To be useful, information must be reliable and it must be communicated to those who need it. For example, supervisors must communicate duties and responsibilities to the employees that report to them and employees must be able to alert management to potential problems.

  • Information must be communicated both within the organization and to those outside, for example, vendors, recipients, and other constituents
  • Communication must be ongoing both within and between various levels and activities of the organization.

Monitoring

After implementing internal controls, organizations must monitor their effectiveness periodically to ensure that controls continue to be adequate and continue to function properly. Management must also revisit previously identified problems to ensure that they are corrected.

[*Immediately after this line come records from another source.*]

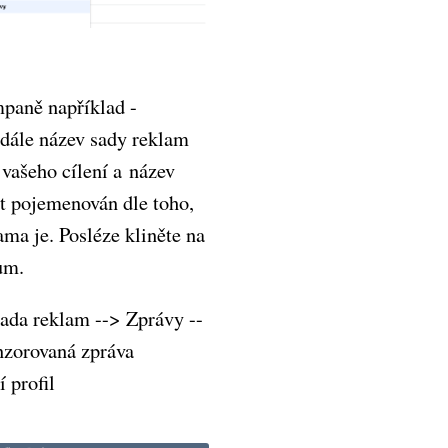
paně například -
 dále název sady reklam
 vašeho cílení a název
t pojemenován dle toho,
ma je. Posléze kliněte na
tům.
Sada reklam --> Zprávy --
nzorovaná zpráva
 profil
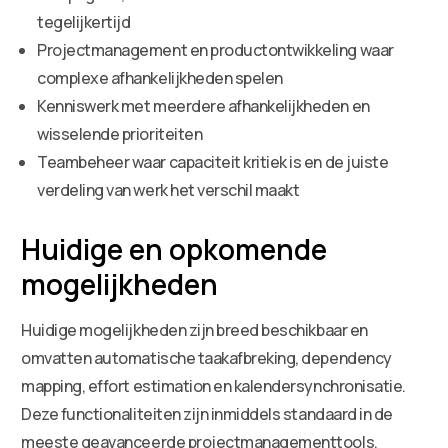
tegelijkertijd
Projectmanagement en productontwikkeling waar
complexe afhankelijkheden spelen
Kenniswerk met meerdere afhankelijkheden en
wisselende prioriteiten
Teambeheer waar capaciteit kritiek is en de juiste
verdeling van werk het verschil maakt
Huidige en opkomende
mogelijkheden
Huidige mogelijkheden zijn breed beschikbaar en
omvatten automatische taakafbreking, dependency
mapping, effort estimation en kalendersynchronisatie.
Deze functionaliteiten zijn inmiddels standaard in de
meeste geavanceerde projectmanagementtools.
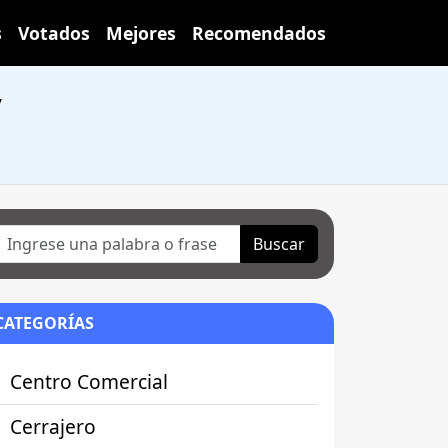
s
Votados
Mejores
Recomendados
y
Buscar
CATEGORÍAS
Centro Comercial
Cerrajero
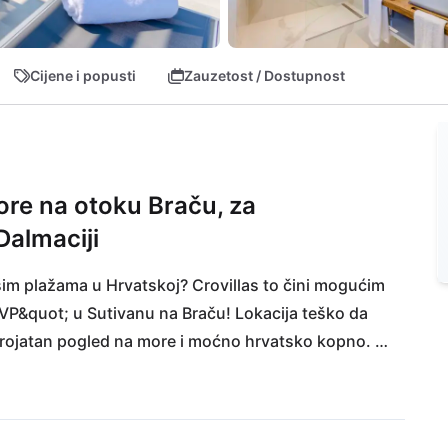
Cijene i popusti
Zauzetost / Dostupnost
ore na otoku Braču, za
Dalmaciji
šim plažama u Hrvatskoj? Crovillas to čini mogućim 
&quot; u Sutivanu na Braču! Lokacija teško da 
erojatan pogled na more i moćno hrvatsko kopno. 
te doći do prekrasnih otočkih plaža, već i do svih 
vi, supermarketi ili živahno središte Sutivana. Na 
bliža međunarodna zračna luka na kopnu udaljena je 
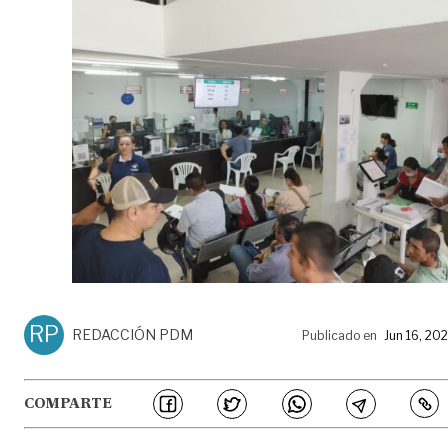
RP
REDACCIÓN PDM
Publicado en
Jun 16, 20
COMPARTE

Auditors use employee interviews to determine how well individuals are trained for their jobs. The interviews can also shed more light on how well business owners and managers educate employees on the importance of safeguarding business operations. Auditors may ask employees what is their job responsibility, how do they protect the company’s business and financial information, have they been given a manual outlining the company’s standard operating procedures and who is responsible for reviewing the employee’s completed work.

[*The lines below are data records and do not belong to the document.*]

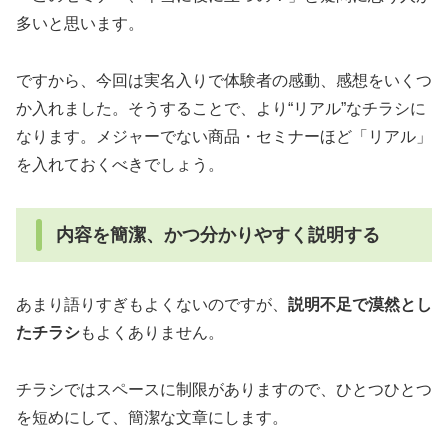
多いと思います。
ですから、今回は実名入りで体験者の感動、感想をいくつ
か入れました。そうすることで、より“リアル”なチラシに
なります。メジャーでない商品・セミナーほど「リアル」
を入れておくべきでしょう。
内容を簡潔、かつ分かりやすく説明する
あまり語りすぎもよくないのですが、
説明不足で漠然とし
たチラシ
もよくありません。
チラシではスペースに制限がありますので、ひとつひとつ
を短めにして、簡潔な文章にします。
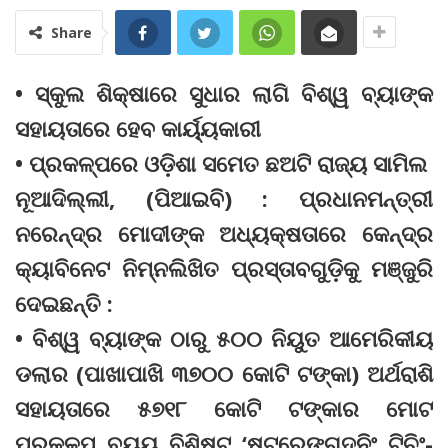
Share
• ସ୍କୁଲ ଶିକ୍ଷାରେ ସୁଧାର ଲାଗି ବିଶ୍ୱ ବ୍ୟାଙ୍କ
ସହାୟତାରେ ହେବ କାର୍ୟ୍ୟକାରୀ
• ପ୍ରକଳ୍ପରେ ଓଡ଼ିଶା ସମେତ ଛଅଟି ରାଜ୍ୟ ସାମିଲ
ନୂଆଦିଲ୍ଲୀ, (ପିଆଇବି) : ପ୍ରଧାନମନ୍ତ୍ରୀ
ନରେନ୍ଦ୍ର ମୋଦୀଙ୍କ ଅଧ୍ୟକ୍ଷତାରେ କେନ୍ଦ୍ର
କ୍ୟାବିନେଟ ନିମ୍ନଲିଖିତ ପ୍ରସ୍ତାବଗୁଡ଼ିକୁ ମଞ୍ଜୁରି
ଦେଇଛନ୍ତି :
• ବିଶ୍ୱ ବ୍ୟାଙ୍କ ଠାରୁ ୫୦୦ ନିୟୁତ ଆମେରିକୀୟ
ଡଲାର (ପାଖାପାଖି ୩୭୦୦ କୋଟି ଟଙ୍କା) ଅର୍ଥରାଶି
ସହାୟତାରେ ୫୭୧୮ କୋଟି ଟଙ୍କାର ମୋଟ
ପ୍ରକଳ୍ପ ବ୍ୟୟ ବିଶିଷ୍ଟ ‘ଷ୍ଟ୍ରେଙ୍ଗଦନିଂ ଟିଚିଂ-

Employees are responsible for complying with internal controls by:

  • Successfully fulfilling the duties and responsibilities established in their job description;
  • Monitoring work to ensure it is done properly and that errors are corrected promptly;
  • Meeting applicable performance standards;
  • Taking all reasonable steps to safeguard assets against waste, loss, unauthorized use and misappropriation;
  • Adhering to all applicable policies and procedures;
  • Attending education and training programs to increase awareness and understanding; and
  • Reporting breakdowns in internal control systems to their supervisor or manager.

Managers and supervisors are responsible for executing control policies and procedures within their departments by:

  • Maintaining a positive office environment that encourages internal controls,
  • Documenting policies and procedures that are to be followed in performing office functions,
  • Identifying the control objectives for each function and implementing cost effective controls designed to meet those objectives, and
  • Regularly testing the controls to verify they are performing as intended.